# REQUIRED TASKS:
**1.** Translate this sentence from the image processing abstract into Spanish: "Platforms like Matlab, ImageJ, Olympus, PAXit, etc., are available for the image processing."
**2.** Go on with the paper on image processing for particle measurement, picking up right after its keywords line.

# TEXT SEGMENT:
⟨
Rishi1, Narinder Rana2

1 M.Tech. Research Scholar, 2 Associate Professor & Head, Department of Computer Science & Engineering,

Rayat Institute of Engg. & Information Technology, Punjab, India

Abstract Image Processing is becoming important area of study in many industries including food processing, medical science, particle technology, cement industries, powder industries, etc., given the easy of measuring different dimension of particles including size, shape, color (RGB) analysis. Based on the computer algorithms to perform image processing on digital images, it not only allows for accurately measurement of the different physical properties of the object but gives various like size, size distribution, shape factors, color composition of the object very fast and real time analysis is possible. The efficacy of this technique depends on the factors such as- image quality, better noise reduction technique, and good filtration and segmentation techniques. Platforms like Matlab, ImageJ, Olympus, PAXit, etc., are available for the image processing. This work uses the platform ImageJ and a plugin will be developed for the segmentation of the overlapping and touching particles which are difficult to separate through in-built software are works fairly well for the circular particle. In the end, after incorporating this plugin, we will measure the size and shape factors of the different particles

Keywords Digital Images Processing, ImageJ, Binary, Watershed segmentation, etc.
⟩
(Extracted data entries)
⟨
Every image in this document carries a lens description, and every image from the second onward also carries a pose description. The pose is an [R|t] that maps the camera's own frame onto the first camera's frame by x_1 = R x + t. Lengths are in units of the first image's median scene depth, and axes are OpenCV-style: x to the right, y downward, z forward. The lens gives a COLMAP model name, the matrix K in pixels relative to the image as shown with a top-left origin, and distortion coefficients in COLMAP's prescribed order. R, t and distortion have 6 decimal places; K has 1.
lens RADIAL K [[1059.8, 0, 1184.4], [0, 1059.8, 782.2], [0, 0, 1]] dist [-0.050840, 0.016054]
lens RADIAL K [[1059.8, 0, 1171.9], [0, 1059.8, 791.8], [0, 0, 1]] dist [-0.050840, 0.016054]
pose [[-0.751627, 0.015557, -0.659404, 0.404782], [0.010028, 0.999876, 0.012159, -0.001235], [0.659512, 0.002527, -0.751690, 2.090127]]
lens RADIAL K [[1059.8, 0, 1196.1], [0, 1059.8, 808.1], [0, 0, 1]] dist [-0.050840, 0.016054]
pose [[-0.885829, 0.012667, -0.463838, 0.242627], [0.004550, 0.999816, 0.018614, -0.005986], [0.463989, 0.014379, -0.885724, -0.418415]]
⟩
# YOUR RESPONSES:
**1.** Plataformas como Matlab, ImageJ, Olympus, PAXit, etc., están disponibles para el procesamiento de imágenes.

**2.**
    Digital image processing are increasingly being used in many industries including food processing, medical science, particle technology, cement industries, powder industries, etc., given the easy of measuring different dimension of particles including size, shape, colour (RGB) analysis. It is based on the programme based algorithms to perform image processing of the digital images. A much wider range of algorithms can be developed to be applied to the input data. One important feature of the image processing is that it can be modelled in the form of multidimensional systems. With the dawn of the 21st century, many high speed computers and signal processors have been developed making image processing popular and because of its utility to different kind of uses and being presumably the cheapest option.

    In powder processing industries image analysis is becoming very handy in determining the flowability of the powder which depends on the size and shape of the particles. The flowability of powder is important area of study in many industries including pharmaceuticals, food processing. Flowability is measure of force acting between particles and that of between particle and handling and storage surface. [1] The surface forces of interaction acting between particles can

    be categorised into two parts: internal friction and cohesion force. Cohesion force arises due to Van der Waals forces and capillary forces due to liquid bridging. These surface forces of interaction vary depending upon powder material and its surface properties. It is flowability which determines the inclination and opening of hopper and silo. Powder flowability depends upon several surface and physical properties of the powder of which surface charge; surface texture, moisture content, and size have dominant effect. Generally for a particular powder smaller particle tends to have less flowable because of the high surface area per unit volume. [2] Increase in storage temperature enhances wall friction for flour and tea, but have opposite effect on whey permeate. Increase in storage time does not affect the wall friction for wheat and reduces the wall fraction for whey permeate and tea. [3] Similar trends are also observed with increase in relative humidity leads to decrease in flowability except for wheat flour.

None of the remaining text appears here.